The Original Cyberpunk misses the obvious analogy whilst contemplating Twain and the bygone lecture tour:
It’s an interesting synergism. The lectures drove sales of the books; the books in turn expanded the audience for the lectures. Sadly, the lecture tour was a 19th century phenomenon and I doubt we will ever see its likes again. As far as I can tell a Twain lecture was a combination of one-man stage show (if you haven’t seen Hal Holbrook in Mark Twain Tonight!, you really should find a copy and watch it), two-hour standup comedy routine, and socio/political monologue.
I keep casting about for a contemporary analogue, and the closest I can come is talk radio. But even Twain didn’t have to come up with a different two-hour show five days a week! And somehow, I find it hard to believe that 60 years from now, some well-respected actor is going to be touring with “Rush Limbaugh Tonight!”
I would say that the contemporary analogue is the modern preacher/televangelist/self-actualization guru. Sure, the preachers accept “love offerings” instead of ticket sales and the more successful ones broadcast instead of travelling from city to city, but the basic feedback loop remains the same.

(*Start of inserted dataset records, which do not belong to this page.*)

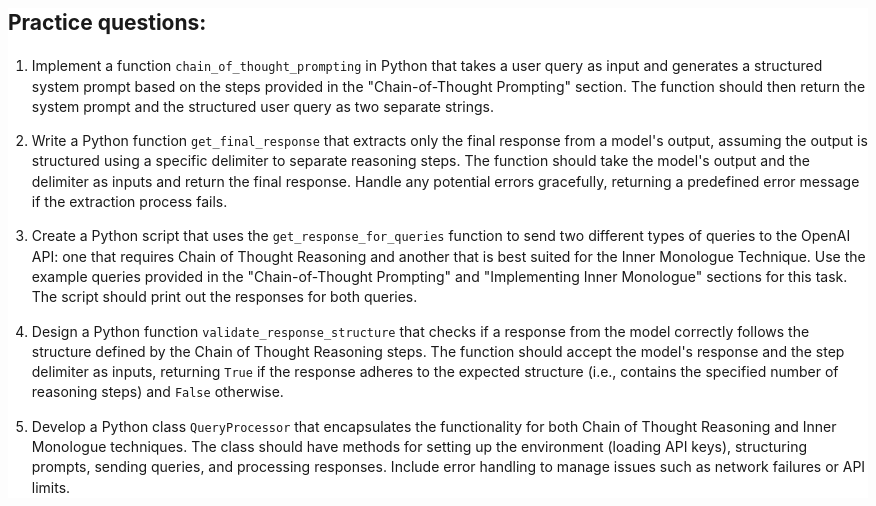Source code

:## Practice questions:
1. Implement a function `chain_of_thought_prompting` in Python that takes a user query as input and generates a structured system prompt based on the steps provided in the "Chain-of-Thought Prompting" section. The function should then return the system prompt and the structured user query as two separate strings.

2. Write a Python function `get_final_response` that extracts only the final response from a model's output, assuming the output is structured using a specific delimiter to separate reasoning steps. The function should take the model's output and the delimiter as inputs and return the final response. Handle any potential errors gracefully, returning a predefined error message if the extraction process fails.

3. Create a Python script that uses the `get_response_for_queries` function to send two different types of queries to the OpenAI API: one that requires Chain of Thought Reasoning and another that is best suited for the Inner Monologue Technique. Use the example queries provided in the "Chain-of-Thought Prompting" and "Implementing Inner Monologue" sections for this task. The script should print out the responses for both queries.

4. Design a Python function `validate_response_structure` that checks if a response from the model correctly follows the structure defined by the Chain of Thought Reasoning steps. The function should accept the model's response and the step delimiter as inputs, returning `True` if the response adheres to the expected structure (i.e., contains the specified number of reasoning steps) and `False` otherwise.

5. Develop a Python class `QueryProcessor` that encapsulates the functionality for both Chain of Thought Reasoning and Inner Monologue techniques. The class should have methods for setting up the environment (loading API keys), structuring prompts, sending queries, and processing responses. Include error handling to manage issues such as network failures or API limits.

I don’t see how this will translate very well for the average fiction writer, but it helps explain the otherwise mysterious success of the Left Behind books, especially in light of the failure of other Christian fiction – including my own – to hit the bestseller lists. It’s interesting to note that an unusually high percentage of bestselling Christian books are penned by pastors to whom this feedback loop is applicable, while the pure writers like Frank Peretti and Ted Dekker seldom crack the top ten.
The answer, quite obviously, is for the OC to form a new cybertronic religion and begin selling books at his travelling “Release Your Inner Robot” symposium. Hey, it worked for Tony Robbins and L. Ron Hubbard.